Please note that the 18 digits columns are of type double. Interestingly, Col0 is at first glance OK however the last digits are wrong. The upper limits reported are wrong for all columns except for Col1.
This is the setup:
File Reader gives the same result. Already the preview is wrong:
with settings as for CSV Reader (where applicable).
In the table preview section of the File Reader node, double click on column headers and then you can modify the corresponding column configurations (name, type, …).
Different data tables have different number of columns, different types, since they represent different content. I cannot provide the data due to confidentiality.
Are you appending the the content of the files in the loop?
So how about reading all columns as a single column for each file and then use the Cell Splitter to split them?
No, I have a directory of ‘raw’ CSV files which are read sequentially, the resulting tables equipped with column names and then separately written as .table files. The internal structure of tables should be persisted (column order).
Following your advice, I tried to read entire lines with Line Reader and then use the Cell Splitter, however the Line Reader doesn’t preserve the tabs (huh?!). Is there any other way to read lines as they are?

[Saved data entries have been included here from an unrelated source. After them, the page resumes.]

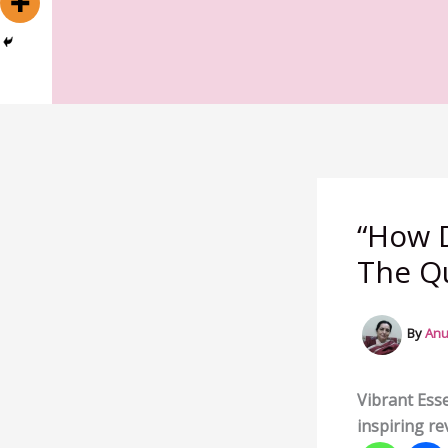
“How D
The Qu
By
Anu
Vibrant Esse
inspiring re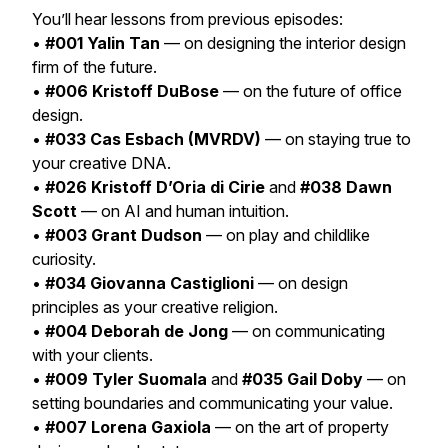
You’ll hear lessons from previous episodes:
•
#001 Yalin Tan
— on designing the interior design
firm of the future.
•
#006 Kristoff DuBose
— on the future of office
design.
•
#033 Cas Esbach (MVRDV)
— on staying true to
your creative DNA.
•
#026 Kristoff D’Oria di Cirie
and
#038 Dawn
Scott
— on AI and human intuition.
•
#003 Grant Dudson
— on play and childlike
curiosity.
•
#034 Giovanna Castiglioni
— on design
principles as your creative religion.
•
#004 Deborah de Jong
— on communicating
with your clients.
•
#009 Tyler Suomala
and
#035 Gail Doby
— on
setting boundaries and communicating your value.
•
#007 Lorena Gaxiola
— on the art of property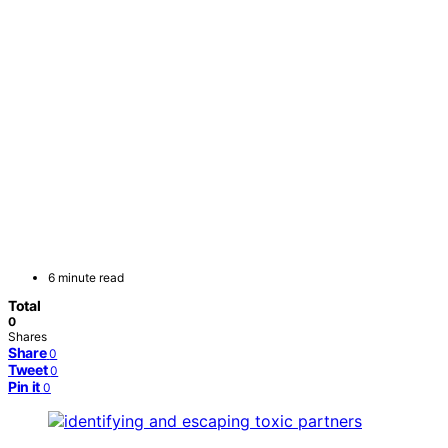
6 minute read
Total
0
Shares
Share
0
Tweet
0
Pin it
0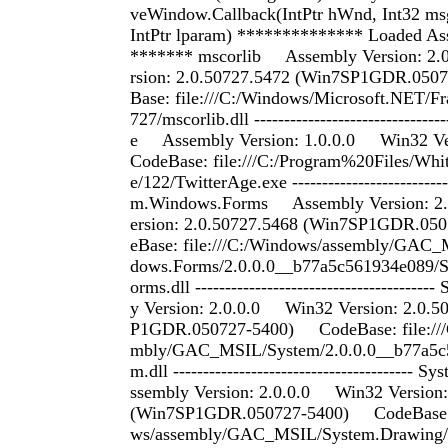
veWindow.Callback(IntPtr hWnd, Int32 msg
IntPtr lparam) ************** Loaded As
******* mscorlib Assembly Version: 2
rsion: 2.0.50727.5472 (Win7SP1GDR.05
Base: file:///C:/Windows/Microsoft.NET/F
727/mscorlib.dll -------------------------------
e Assembly Version: 1.0.0.0 Win32 Ve
CodeBase: file:///C:/Program%20Files/Wh
e/122/TwitterAge.exe --------------------------
m.Windows.Forms Assembly Version: 
ersion: 2.0.50727.5468 (Win7SP1GDR.0
eBase: file:///C:/Windows/assembly/GAC
dows.Forms/2.0.0.0__b77a5c561934e089/
orms.dll ------------------------------------
y Version: 2.0.0.0 Win32 Version: 2.0.5
P1GDR.050727-5400) CodeBase: file:///
mbly/GAC_MSIL/System/2.0.0.0__b77a5c
m.dll --------------------------------------
ssembly Version: 2.0.0.0 Win32 Version:
(Win7SP1GDR.050727-5400) CodeBase: f
ws/assembly/GAC_MSIL/System.Drawing/2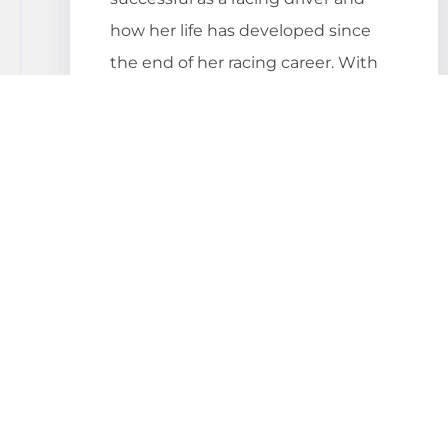
how her life has developed since
the end of her racing career. With
convincing as well as entertaining
motivational speeches, she invites
her audience to reflect and not only
makes them think but also smile.
Why even book a
speaker?
Corporate events are organized to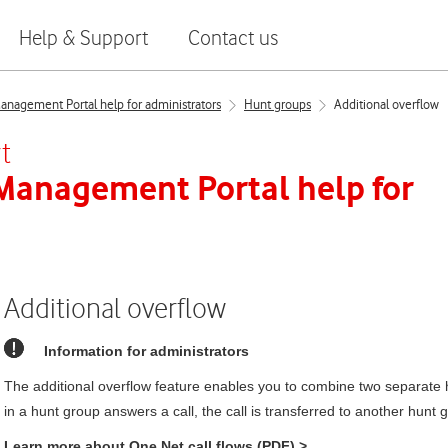
Help & Support
Contact us
nagement Portal help for administrators
Hunt groups
Additional overflow
t
 Management Portal
help for
Additional overflow
Information for administrators
The additional overflow feature enables you to combine two separate 
in a hunt group answers a call, the call is transferred to another hunt 
Learn more about
One Net
call flows (PDF)
>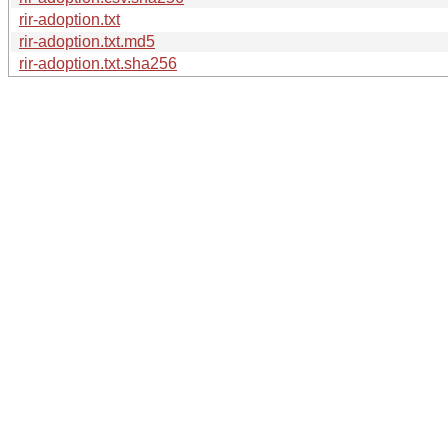
rir-adoption.txt
rir-adoption.txt.md5
rir-adoption.txt.sha256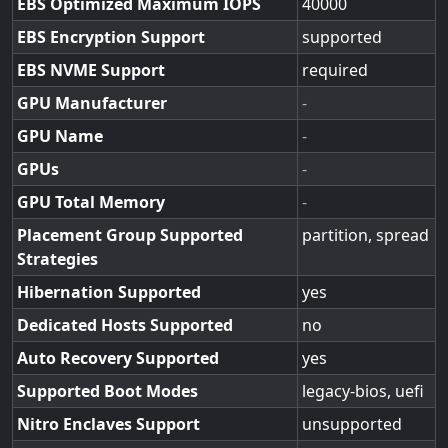
EBS Optimized Maximum IOPS
40000
EBS Encryption Support
supported
EBS NVME Support
required
GPU Manufacturer
-
GPU Name
-
GPUs
-
GPU Total Memory
-
Placement Group Supported
partition, spread
Strategies
Hibernation Supported
yes
Dedicated Hosts Supported
no
Auto Recovery Supported
yes
Supported Boot Modes
legacy-bios, uefi
Nitro Enclaves Support
unsupported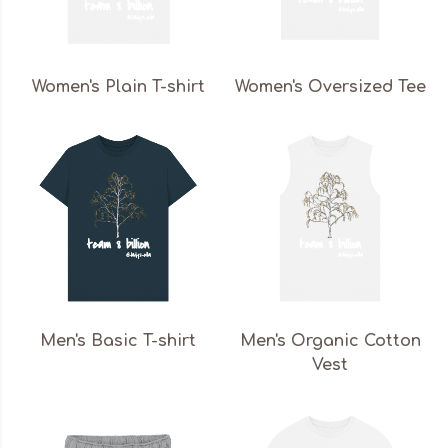
Women's Plain T-shirt
Women's Oversized Tee
Men's Basic T-shirt
Men's Organic Cotton
Vest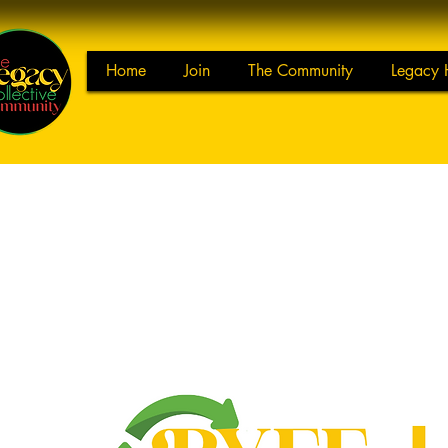
Home
Join
The Community
Legacy 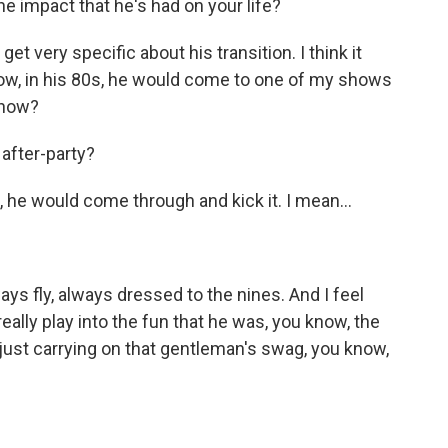
e impact that he's had on your life?
get very specific about his transition. I think it
ow, in his 80s, he would come to one of my shows
know?
after-party?
 he would come through and kick it. I mean...
ys fly, always dressed to the nines. And I feel
really play into the fun that he was, you know, the
 just carrying on that gentleman's swag, you know,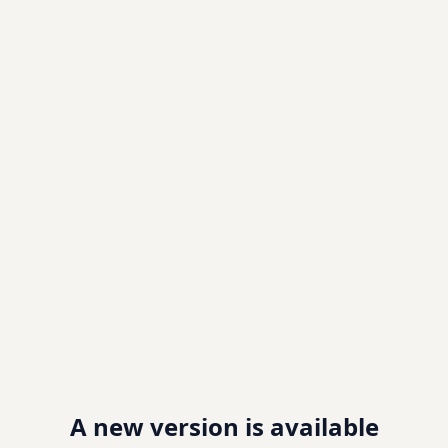
A new version is available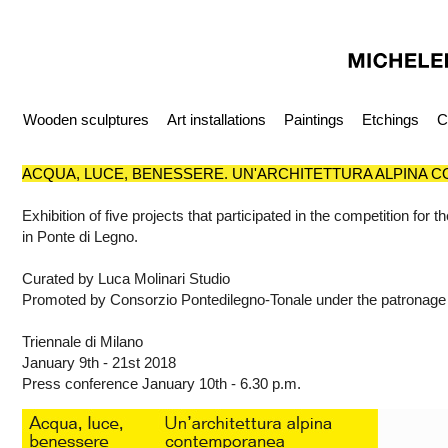
Wooden sculptures
Art installations
Paintings
Etchings
C
ACQUA, LUCE, BENESSERE. UN'ARCHITETTURA ALPINA
Exhibition of five projects that participated in the competition for 
in Ponte di Legno.
Curated by Luca Molinari Studio
Promoted by Consorzio Pontedilegno-Tonale under the patronage
Triennale di Milano
January 9th - 21st 2018
Press conference January 10th - 6.30 p.m.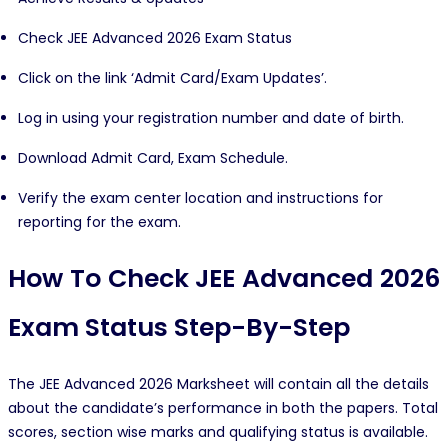
Check JEE Advanced 2026 Exam Status
Click on the link ‘Admit Card/Exam Updates’.
Log in using your registration number and date of birth.
Download Admit Card, Exam Schedule.
Verify the exam center location and instructions for
reporting for the exam.
How To Check JEE Advanced 2026
Exam Status Step-By-Step
The JEE Advanced 2026 Marksheet will contain all the details
about the candidate’s performance in both the papers. Total
scores, section wise marks and qualifying status is available.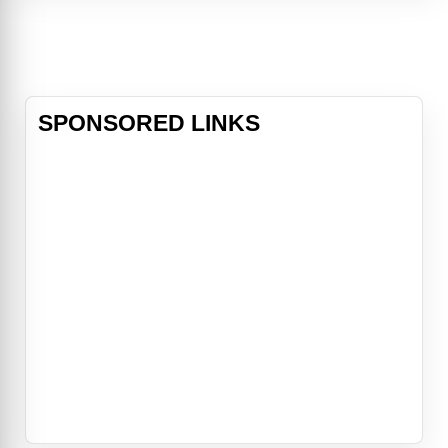
star in the contemporary American
music scene. Akasha's malevolent
power is so great that all the
immortal vampires mus
SPONSORED LINKS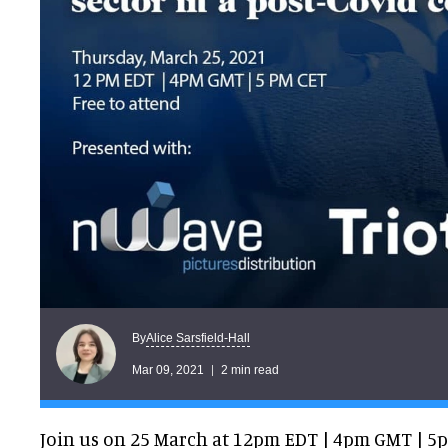
Alice Sarsfield-Hall
By
Mar 09, 2021
2 min read
Join us on 25 March at 12pm EDT | 4pm GMT | 5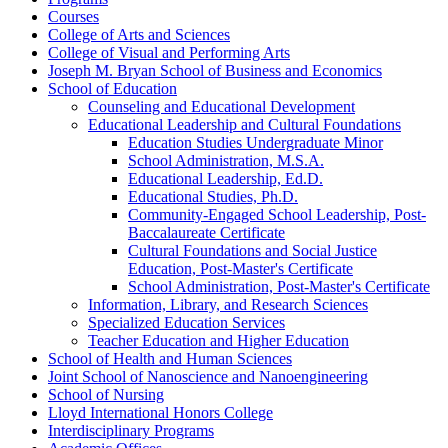
Courses
College of Arts and Sciences
College of Visual and Performing Arts
Joseph M. Bryan School of Business and Economics
School of Education
Counseling and Educational Development
Educational Leadership and Cultural Foundations
Education Studies Undergraduate Minor
School Administration, M.S.A.
Educational Leadership, Ed.D.
Educational Studies, Ph.D.
Community-​Engaged School Leadership, Post-​
Baccalaureate Certificate
Cultural Foundations and Social Justice
Education, Post-​Master's Certificate
School Administration, Post-​Master's Certificate
Information, Library, and Research Sciences
Specialized Education Services
Teacher Education and Higher Education
School of Health and Human Sciences
Joint School of Nanoscience and Nanoengineering
School of Nursing
Lloyd International Honors College
Interdisciplinary Programs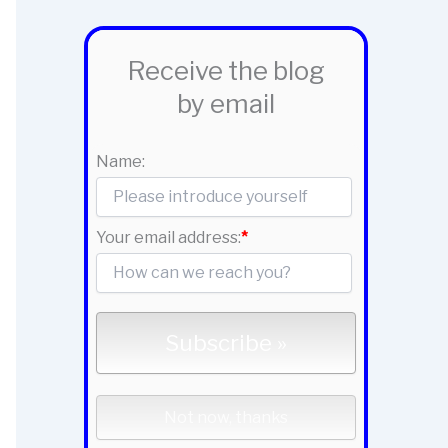
Receive the blog
by email
Name:
Your email address:
*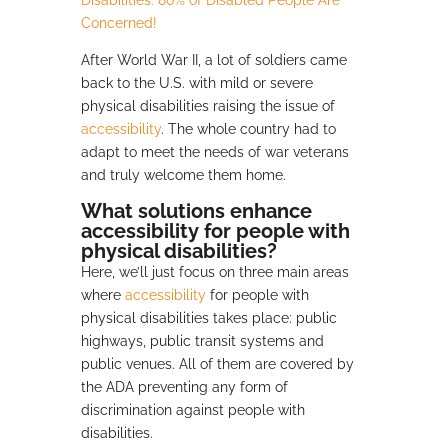
Disabilities: 80% of Disabled People Are
Concerned!
After World War II, a lot of soldiers came
back to the U.S. with mild or severe
physical disabilities raising the issue of
accessibility
. The whole country had to
adapt to meet the needs of war veterans
and truly welcome them home.
What solutions enhance
accessibility for people with
physical disabilities?
Here, we’ll just focus on three main areas
where
accessibility
for people with
physical disabilities takes place: public
highways, public transit systems and
public venues. All of them are covered by
the ADA preventing any form of
discrimination against people with
disabilities.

You could use the CSV Reader without column delimiter so all columns will be in a single column and then you can split them with the Cell Splitter. Or you can follow the solution provided by @mlauber71.
Actually, the CSV Reader node and also the File Reader node (if uncheck “ignore spaces and tabs”) preserve tabs but we cannot see them!! Just try the Cell Splitter with \t as delimiter and you will be surprised!
Here is an example workflow in which I have used both nodes to read a CSV file similar to your case and split it to have all fields as strings: csv_tab.knwf (24.0 KB)
How many files are we talking here and is this a repetitive thing or a one-of thing?
I’m gonna say the heretic thing here but if it’s a one-of thing and not too many files, opening them with excel, setting the columns to text and then using excel reader might also be an option.
Albeit I do feel with a proper example from your side and some thinking it should probably work with pure knime.
Thanks, @armingrudd - I followed the settings in your example, the crucial thing was result as a list from Cell Splitter and using Split Collection Column afterwards.
@beginner, no worries, I have >200 files on a monthly basis (API calls), >20 GB plain text.